Alternatively, contribute those ports to OS's that want to bring in best-of-breed tooling for boosting safety and security. They're usually smaller, less mature, and need all the help they can get.


My impression is that the Rust developers and community are firmly in the practical camp. They will keep plowing at Rust and its ecosystem. They will improve and optimize every nook and cranny they can find.

I wouldn't be too worried about Rust, it will have a niche at least as big as Ruby's is and IMO it will be way more entrenched since its target domain moves way slower and the barriers to entry are way higher than for scripting languages and web frameworks, IMO.


>He's worried about compile times? Fix the compiler.

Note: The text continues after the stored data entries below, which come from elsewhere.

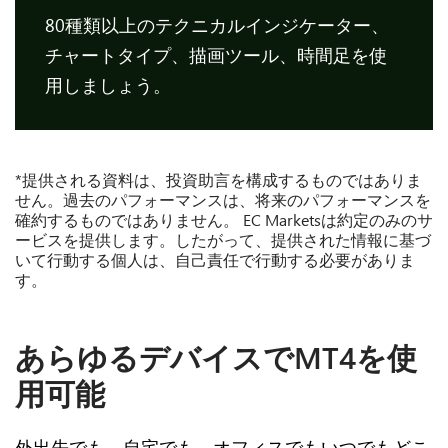
80種類以上のテクニカルインジケーター、
チャートタイプ、描画ツール、時間足を使
用しましょう。
*提供される資料は、投資助言を構成するものではありま
せん。過去のパフォーマンスは、将来のパフォーマンスを
確約するものではありません。 EC Marketsは約定のみのサ
ービスを提供します。したがって、提供された情報に基づ
いて行動する個人は、自己責任で行動する必要がありま
す。
あらゆるデバイスでMT4を使
用可能
外出先でも、自宅でも、オフィスでも
いつでもどこ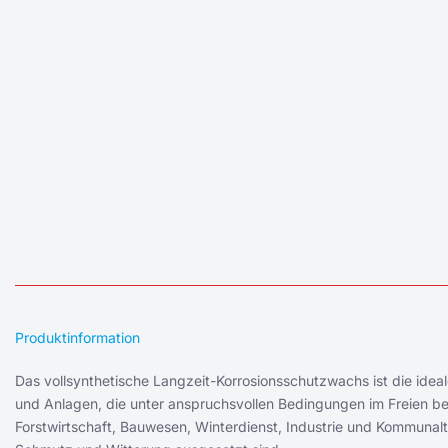
Produktinformation
Das vollsynthetische Langzeit-Korrosionsschutzwachs ist die id
und Anlagen, die unter anspruchsvollen Bedingungen im Freien bet
Forstwirtschaft, Bauwesen, Winterdienst, Industrie und Kommunaltec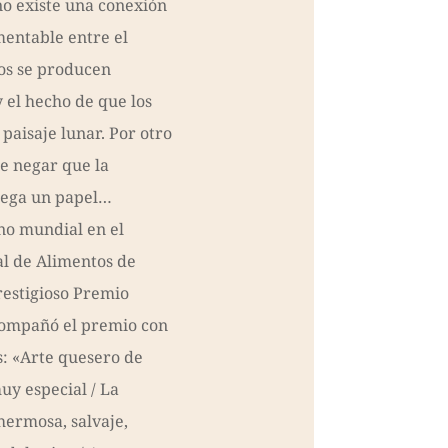
no existe una conexión
entable entre el
os se producen
y el hecho de que los
paisaje lunar. Por otro
e negar que la
juega un papel…
no mundial en el
l de Alimentos de
restigioso Premio
compañó el premio con
s: «Arte quesero de
uy especial / La
ermosa, salvaje,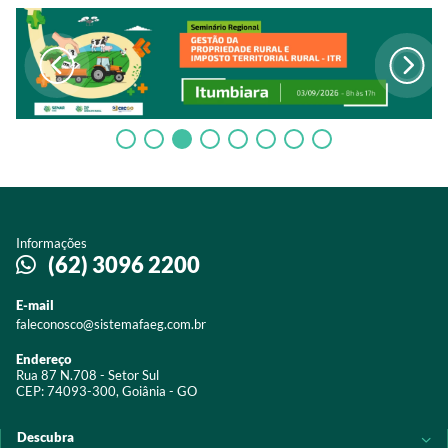
Informações
(62) 3096 2200
E-mail
faleconosco@sistemafaeg.com.br
Endereço
Rua 87 N.708 - Setor Sul
CEP: 74093-300, Goiânia - GO
Descubra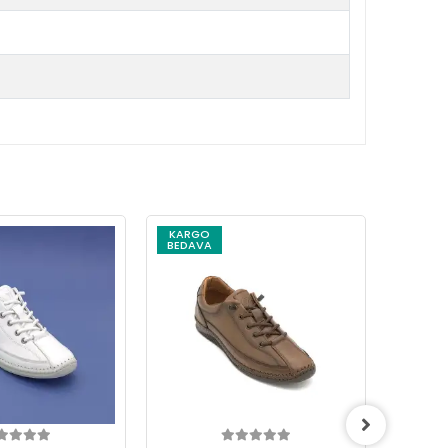
KARGO
KARG
BEDAVA
BEDAV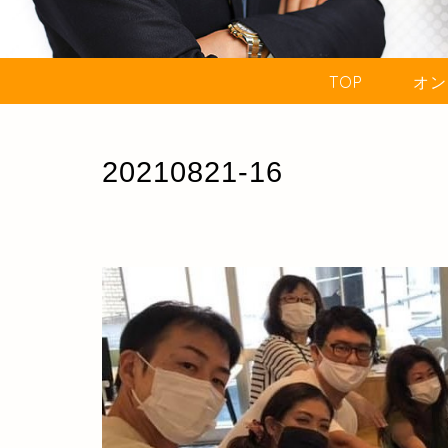
TOP
オン
20210821-16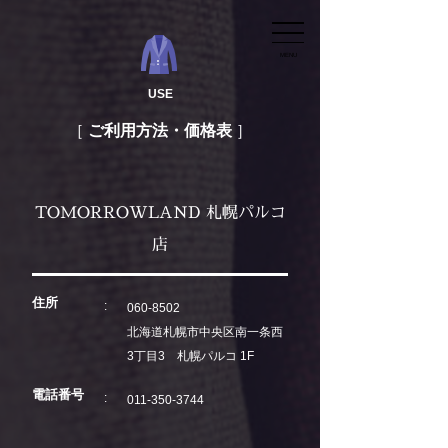
MENU
USE
ご利用方法・価格表
TOMORROWLAND 札幌パルコ
店
住所
060-8502
北海道札幌市中央区南一条西
3丁目3 札幌パルコ 1F
電話番号
011-350-3744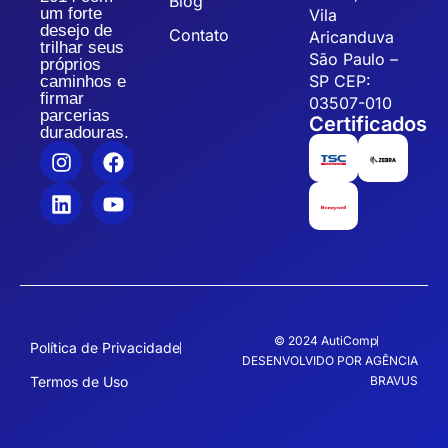
Blog
um forte
Vila
desejo de
Contato
Aricanduva
trilhar seus
São Paulo –
próprios
SP CEP:
caminhos e
firmar
03507-010
parcerias
Certificados
duradouras.
© 2024 AutiComp
Política de Privacidade
DESENVOLVIDO POR AGÊNCIA
Termos de Uso
BRAVUS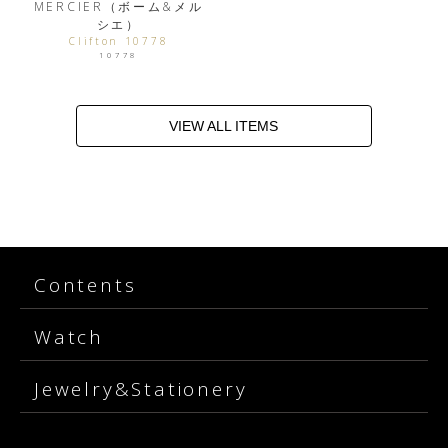
MERCIER（ボーム&メル
シエ）
Clifton 10778
10778
VIEW ALL ITEMS
Contents
Watch
Jewelry&Stationery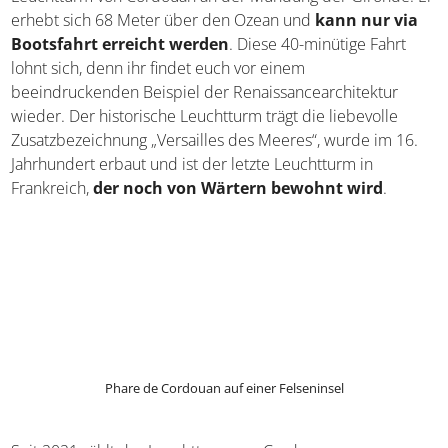
Eine Kirche aus Beton
Der Architekt Guillaume Gillet übernahm die Planung und
gab dem 1958 fertiggestellten Bauwerk klare Linien sowie
einen markanten 60 Meter hohen Glockenturm. Ihr
minimalistisches Design und die Verwendung von
Beton
als Hauptbaumaterial verleihen der L’Église Notre-
Dame de Royan ein einzigartiges Erscheinungsbild und das
auch im Inneren, wo Säulen in V-Form und vertikale Fenster
dominieren.
Phare de Cordouan
Sieben Kilometer vom Stadtzentrum entfernt steht der
Leuchtturm von Cordouan an der Mündung der Gironde. Er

If it were that simple, the compiler wouldn't be slow in the first place. Rustc and ghc have both been too slow to be usable their entire lives. There doesn't seem to be any reason to believe they can be made fast enough to consider using.


> The system being secure is a secondary benefit to it being comprehendible and coherent to an individual.

This is a really interesting and compelling philosophy to me, but it’s the first time I’ve heard OpenBSD described this way! Why is this not mentioned on the project’s homepage?



Nothing in that list says anything about being "comprehendible and coherent to an individual". I'd agree those are useful and good things, but security is indeed mentioned and emphasized there, and not as being secondary to aesthetic concerns.


As regards understandability and minimising "magic boxes", this means it's pretty much just core OpenBSD (kernel & base system). The moment you add the usual desktop environments or a huge monolith like Firefox, you've lost these benefits. Same with drivers. More drivers you have, more the system becomes byzantine. Keeping things minimal and well designed yet useful must be a continuing challenge for OpenBSD!


1) I Think Firefox is already pledged. Firefox 57 is in current, built with Rust.

2) Nothing wrong with kernel and base. It provides the kernel, clang, X.org, documentation and BSD-games, among the rest of Unix tools.

3 The drivers are in base and NOT in a module form, as the GNU/Linux crap with incompatible vendor releases and binary blobs tied to a version.


Hah. Going by the "anything you compile with a magic box becomes itself a magic box" argument, even the OpenBSD base is a magic box as soon as you run it on an x86 machine.